LES BRÈVES RÉFLEXIONS DU PSY À PROPOS...

… du coronavirus. C’est un ennemi, à n’en pas douter. Mais on peut aussi dire que, sans lui, nous oublierions l’importance des rapprochements physiques, des poignées de mains, de la confiance en l’autre en général. Cette pandémie aura peut-être eu le mérite de nous questionner sur tout ce qui circule dans l’air quand on est au contact d’autrui. Et de nous faire prendre conscience que nous faisons tous partie du même environnement. Quel que soit notre degré de proximité relationnelle.

… des 4 accords Toltèques : ces principes hérités de Maîtres chamans du Mexique proposent de passer des accords avec soi-même, de les travailler sur la durée, afin d’acquérir plus de tranquillité intérieure et de bien-être. L’ensemble de ces préceptes me paraît très bon et potentiellement utile à chacun. J’émettrai cependant une critique : on gagne effectivement à prendre les propos des autres comme l’expression de ce qu’ils pensent et non pas de ce que nous sommes – à relativiser, faire la part des choses en d’autres termes. Soit. Mais cela élude, à mon sens, notre besoin de reconnaissance, du rôle de miroir que joue l’autre sur la construction et l’enrichissement de notre image de soi.

… de vos doutes sur l’importance de la curiosité pour tout ce qui se passe à l’intérieur de vous, sensations et pensées. Vivons-nous pour travailler et gagner toujours plus d’argent ? Pour nous offrir des trucs ? Pour réussir notre vie (si quelqu’un a la définition de ce poncif, je suis preneur) ? Ou encore pour nous dépêcher de faire toutes les activités de loisirs que nous propose la société ? Ou vivons-nous aussi pour mieux nous connaître, afin de comprendre quel est le sens de notre existence et quelle est notre place dans le monde ? La réponse appartient à chacun, mais que nous le voulions ou non, nos libres choix du quotidien expriment de facto notre réponse à cette question. Notre philosophie de vie s'exprime dans nos actes quotidiens, et non pas l'inverse. D'où la nécessité d'y réfléchir.

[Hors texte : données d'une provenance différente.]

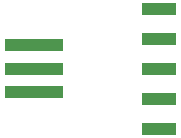
<source format=gts>
G04 #@! TF.GenerationSoftware,KiCad,Pcbnew,(5.0.0)*
G04 #@! TF.CreationDate,2018-11-03T02:43:51+01:00*
G04 #@! TF.ProjectId,GBPrinter Emulator Minimal,47425072696E74657220456D756C6174,rev?*
G04 #@! TF.SameCoordinates,Original*
G04 #@! TF.FileFunction,Soldermask,Top*
G04 #@! TF.FilePolarity,Negative*
%FSLAX46Y46*%
G04 Gerber Fmt 4.6, Leading zero omitted, Abs format (unit mm)*
G04 Created by KiCad (PCBNEW (5.0.0)) date 11/03/18 02:43:51*
%MOMM*%
%LPD*%
G01*
G04 APERTURE LIST*
%ADD10R,3.000000X1.000000*%
%ADD11R,5.000000X1.000000*%
G04 APERTURE END LIST*
D10*
G04 #@! TO.C,*
X76762560Y-58498740D03*
X76762560Y-55958740D03*
X76762560Y-66118740D03*
X76762560Y-61038740D03*
X76762560Y-63578740D03*
G04 #@! TD*
D11*
G04 #@! TO.C,GBLink*
X66189860Y-59039825D03*
X66189860Y-63039825D03*
X66189860Y-61039825D03*
G04 #@! TD*
M02*

</source>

… du choix du conjoint. Comme j’aime à le dire dans certaines thérapies de couple, bien souvent le problème est la solution. Pour synthétiser – il y aura sûrement un article plus développé à ce sujet dans un prochain magazine –, le choix du conjoint se base notamment sur le besoin inconscient que l’autre exprime ce que je pense être incapable d’exprimer. Ainsi pour exemple, la « solution » de choisir un conjoint rassurant et protecteur, afin de répondre à un besoin de sécurité affective, pourrait s'avérer problématique, dès lors que le conjoint en question montre des difficultés à exprimer ses émotions et à échanger au quotidien. Ainsi, ce qui est entrevu (souvent inconsciemment) comme une solution à une de nos faiblesses peut, à terme, renforcer cette faiblesse (dans l'exemple mentionné, on se sentirait encore plus vulnérable et seul/e). Des réaménagements de la dynamique du couple seront alors nécessaires pour évoluer ensemble.

… de l’article sur le Père Noël. Nous tenons à adresser une plainte à son auteur : nous autres jouets aussi existons. Nous travaillons tous les jours à rendre la vie plus douce aux enfants qui nous ont adoptés. Nous sommes en quelque sorte le morceau de sucre qui aide la médecine à couler, comme dirait notre mère à tous, Mary Poppins. Nous exigeons un article à notre sujet dans un prochain numéro du magazine. Au nom de tous les jouets, Buzz & Woody.